WRITTEN TASK: Can you copy the text of each record below word for word?

Collected data:
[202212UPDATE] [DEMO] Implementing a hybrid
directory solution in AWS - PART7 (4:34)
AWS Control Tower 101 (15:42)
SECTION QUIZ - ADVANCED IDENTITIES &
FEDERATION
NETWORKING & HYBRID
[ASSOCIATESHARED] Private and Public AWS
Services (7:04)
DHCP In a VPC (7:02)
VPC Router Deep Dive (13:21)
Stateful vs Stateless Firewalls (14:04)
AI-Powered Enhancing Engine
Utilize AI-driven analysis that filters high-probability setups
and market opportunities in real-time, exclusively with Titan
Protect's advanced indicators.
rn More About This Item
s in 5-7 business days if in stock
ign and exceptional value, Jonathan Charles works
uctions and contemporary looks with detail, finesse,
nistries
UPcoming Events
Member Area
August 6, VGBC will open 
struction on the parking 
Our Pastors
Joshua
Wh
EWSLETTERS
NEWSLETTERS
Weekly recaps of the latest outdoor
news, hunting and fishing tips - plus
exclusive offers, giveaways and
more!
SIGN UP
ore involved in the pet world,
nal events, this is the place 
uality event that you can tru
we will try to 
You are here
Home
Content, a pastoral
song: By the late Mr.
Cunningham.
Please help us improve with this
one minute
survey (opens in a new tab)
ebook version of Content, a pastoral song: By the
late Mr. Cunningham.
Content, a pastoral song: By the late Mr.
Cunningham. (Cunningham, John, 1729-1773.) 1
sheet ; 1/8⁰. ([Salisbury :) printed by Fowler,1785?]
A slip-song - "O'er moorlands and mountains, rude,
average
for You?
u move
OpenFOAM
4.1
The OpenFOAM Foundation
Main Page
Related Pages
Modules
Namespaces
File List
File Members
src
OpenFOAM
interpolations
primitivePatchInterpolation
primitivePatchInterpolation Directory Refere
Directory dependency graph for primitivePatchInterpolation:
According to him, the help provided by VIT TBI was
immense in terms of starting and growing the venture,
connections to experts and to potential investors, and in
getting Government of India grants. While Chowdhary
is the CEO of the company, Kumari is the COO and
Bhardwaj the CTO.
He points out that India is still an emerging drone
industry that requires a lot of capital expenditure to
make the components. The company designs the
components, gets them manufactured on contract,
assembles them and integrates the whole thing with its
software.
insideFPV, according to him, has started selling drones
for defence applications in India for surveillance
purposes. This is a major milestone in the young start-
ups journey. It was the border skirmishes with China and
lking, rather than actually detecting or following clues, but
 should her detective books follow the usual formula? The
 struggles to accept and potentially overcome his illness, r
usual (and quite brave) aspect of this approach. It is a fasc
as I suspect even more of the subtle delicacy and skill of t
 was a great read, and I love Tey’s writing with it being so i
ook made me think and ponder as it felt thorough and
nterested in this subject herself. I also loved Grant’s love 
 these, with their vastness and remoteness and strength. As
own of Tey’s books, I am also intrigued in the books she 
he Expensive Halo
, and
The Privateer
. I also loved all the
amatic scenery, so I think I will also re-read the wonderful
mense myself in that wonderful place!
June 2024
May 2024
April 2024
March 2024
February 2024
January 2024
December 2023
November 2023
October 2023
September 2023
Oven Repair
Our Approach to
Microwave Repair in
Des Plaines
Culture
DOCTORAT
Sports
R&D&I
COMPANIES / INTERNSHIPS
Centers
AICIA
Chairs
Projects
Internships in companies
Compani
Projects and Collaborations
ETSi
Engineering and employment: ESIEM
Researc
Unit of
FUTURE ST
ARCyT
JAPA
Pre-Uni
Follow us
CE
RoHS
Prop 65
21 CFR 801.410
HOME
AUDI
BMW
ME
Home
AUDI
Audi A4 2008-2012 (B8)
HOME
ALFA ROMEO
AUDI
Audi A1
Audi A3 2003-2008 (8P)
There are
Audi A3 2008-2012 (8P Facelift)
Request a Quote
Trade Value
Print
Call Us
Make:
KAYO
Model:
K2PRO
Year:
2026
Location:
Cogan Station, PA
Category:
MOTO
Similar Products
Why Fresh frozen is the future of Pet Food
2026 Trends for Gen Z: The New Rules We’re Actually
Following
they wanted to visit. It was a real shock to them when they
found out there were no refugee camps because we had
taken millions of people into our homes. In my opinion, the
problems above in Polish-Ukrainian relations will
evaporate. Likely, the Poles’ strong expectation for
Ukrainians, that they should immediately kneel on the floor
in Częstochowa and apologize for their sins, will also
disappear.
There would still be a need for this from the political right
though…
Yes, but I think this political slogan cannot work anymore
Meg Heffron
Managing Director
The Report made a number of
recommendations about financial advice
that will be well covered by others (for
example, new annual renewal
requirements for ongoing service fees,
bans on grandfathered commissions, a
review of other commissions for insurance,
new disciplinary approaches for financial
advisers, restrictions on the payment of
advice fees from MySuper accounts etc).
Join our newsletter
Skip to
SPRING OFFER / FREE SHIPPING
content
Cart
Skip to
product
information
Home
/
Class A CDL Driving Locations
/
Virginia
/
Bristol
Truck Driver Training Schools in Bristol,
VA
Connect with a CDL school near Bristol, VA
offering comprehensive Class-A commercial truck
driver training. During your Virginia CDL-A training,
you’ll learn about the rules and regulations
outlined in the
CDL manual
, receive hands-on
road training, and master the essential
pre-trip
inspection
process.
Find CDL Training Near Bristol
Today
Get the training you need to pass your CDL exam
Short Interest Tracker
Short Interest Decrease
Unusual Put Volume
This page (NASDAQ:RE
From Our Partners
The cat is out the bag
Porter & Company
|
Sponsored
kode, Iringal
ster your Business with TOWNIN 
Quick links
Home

REPLY:
[202212UPDATE] [DEMO] Implementing a hybrid
directory solution in AWS - PART7 (4:34)
AWS Control Tower 101 (15:42)
SECTION QUIZ - ADVANCED IDENTITIES &
FEDERATION
NETWORKING & HYBRID
[ASSOCIATESHARED] Private and Public AWS
Services (7:04)
DHCP In a VPC (7:02)
VPC Router Deep Dive (13:21)
Stateful vs Stateless Firewalls (14:04)
AI-Powered Enhancing Engine
Utilize AI-driven analysis that filters high-probability setups
and market opportunities in real-time, exclusively with Titan
Protect's advanced indicators.
rn More About This Item
s in 5-7 business days if in stock
ign and exceptional value, Jonathan Charles works
uctions and contemporary looks with detail, finesse,
nistries
UPcoming Events
Member Area
August 6, VGBC will open 
struction on the parking 
Our Pastors
Joshua
Wh
EWSLETTERS
NEWSLETTERS
Weekly recaps of the latest outdoor
news, hunting and fishing tips - plus
exclusive offers, giveaways and
more!
SIGN UP
ore involved in the pet world,
nal events, this is the place 
uality event that you can tru
we will try to 
You are here
Home
Content, a pastoral
song: By the late Mr.
Cunningham.
Please help us improve with this
one minute
survey (opens in a new tab)
ebook version of Content, a pastoral song: By the
late Mr. Cunningham.
Content, a pastoral song: By the late Mr.
Cunningham. (Cunningham, John, 1729-1773.) 1
sheet ; 1/8⁰. ([Salisbury :) printed by Fowler,1785?]
A slip-song - "O'er moorlands and mountains, rude,
average
for You?
u move
OpenFOAM
4.1
The OpenFOAM Foundation
Main Page
Related Pages
Modules
Namespaces
File List
File Members
src
OpenFOAM
interpolations
primitivePatchInterpolation
primitivePatchInterpolation Directory Refere
Directory dependency graph for primitivePatchInterpolation:
According to him, the help provided by VIT TBI was
immense in terms of starting and growing the venture,
connections to experts and to potential investors, and in
getting Government of India grants. While Chowdhary
is the CEO of the company, Kumari is the COO and
Bhardwaj the CTO.
He points out that India is still an emerging drone
industry that requires a lot of capital expenditure to
make the components. The company designs the
components, gets them manufactured on contract,
assembles them and integrates the whole thing with its
software.
insideFPV, according to him, has started selling drones
for defence applications in India for surveillance
purposes. This is a major milestone in the young start-
ups journey. It was the border skirmishes with China and
lking, rather than actually detecting or following clues, but
 should her detective books follow the usual formula? The
 struggles to accept and potentially overcome his illness, r
usual (and quite brave) aspect of this approach. It is a fasc
as I suspect even more of the subtle delicacy and skill of t
 was a great read, and I love Tey’s writing with it being so i
ook made me think and ponder as it felt thorough and
nterested in this subject herself. I also loved Grant’s love 
 these, with their vastness and remoteness and strength. As
own of Tey’s books, I am also intrigued in the books she 
he Expensive Halo
, and
The Privateer
. I also loved all the
amatic scenery, so I think I will also re-read the wonderful
mense myself in that wonderful place!
June 2024
May 2024
April 2024
March 2024
February 2024
January 2024
December 2023
November 2023
October 2023
September 2023
Oven Repair
Our Approach to
Microwave Repair in
Des Plaines
Culture
DOCTORAT
Sports
R&D&I
COMPANIES / INTERNSHIPS
Centers
AICIA
Chairs
Projects
Internships in companies
Compani
Projects and Collaborations
ETSi
Engineering and employment: ESIEM
Researc
Unit of
FUTURE ST
ARCyT
JAPA
Pre-Uni
Follow us
CE
RoHS
Prop 65
21 CFR 801.410
HOME
AUDI
BMW
ME
Home
AUDI
Audi A4 2008-2012 (B8)
HOME
ALFA ROMEO
AUDI
Audi A1
Audi A3 2003-2008 (8P)
There are
Audi A3 2008-2012 (8P Facelift)
Request a Quote
Trade Value
Print
Call Us
Make:
KAYO
Model:
K2PRO
Year:
2026
Location:
Cogan Station, PA
Category:
MOTO
Similar Products
Why Fresh frozen is the future of Pet Food
2026 Trends for Gen Z: The New Rules We’re Actually
Following
they wanted to visit. It was a real shock to them when they
found out there were no refugee camps because we had
taken millions of people into our homes. In my opinion, the
problems above in Polish-Ukrainian relations will
evaporate. Likely, the Poles’ strong expectation for
Ukrainians, that they should immediately kneel on the floor
in Częstochowa and apologize for their sins, will also
disappear.
There would still be a need for this from the political right
though…
Yes, but I think this political slogan cannot work anymore
Meg Heffron
Managing Director
The Report made a number of
recommendations about financial advice
that will be well covered by others (for
example, new annual renewal
requirements for ongoing service fees,
bans on grandfathered commissions, a
review of other commissions for insurance,
new disciplinary approaches for financial
advisers, restrictions on the payment of
advice fees from MySuper accounts etc).
Join our newsletter
Skip to
SPRING OFFER / FREE SHIPPING
content
Cart
Skip to
product
information
Home
/
Class A CDL Driving Locations
/
Virginia
/
Bristol
Truck Driver Training Schools in Bristol,
VA
Connect with a CDL school near Bristol, VA
offering comprehensive Class-A commercial truck
driver training. During your Virginia CDL-A training,
you’ll learn about the rules and regulations
outlined in the
CDL manual
, receive hands-on
road training, and master the essential
pre-trip
inspection
process.
Find CDL Training Near Bristol
Today
Get the training you need to pass your CDL exam
Short Interest Tracker
Short Interest Decrease
Unusual Put Volume
This page (NASDAQ:RE
From Our Partners
The cat is out the bag
Porter & Company
|
Sponsored
kode, Iringal
ster your Business with TOWNIN 
Quick links
Home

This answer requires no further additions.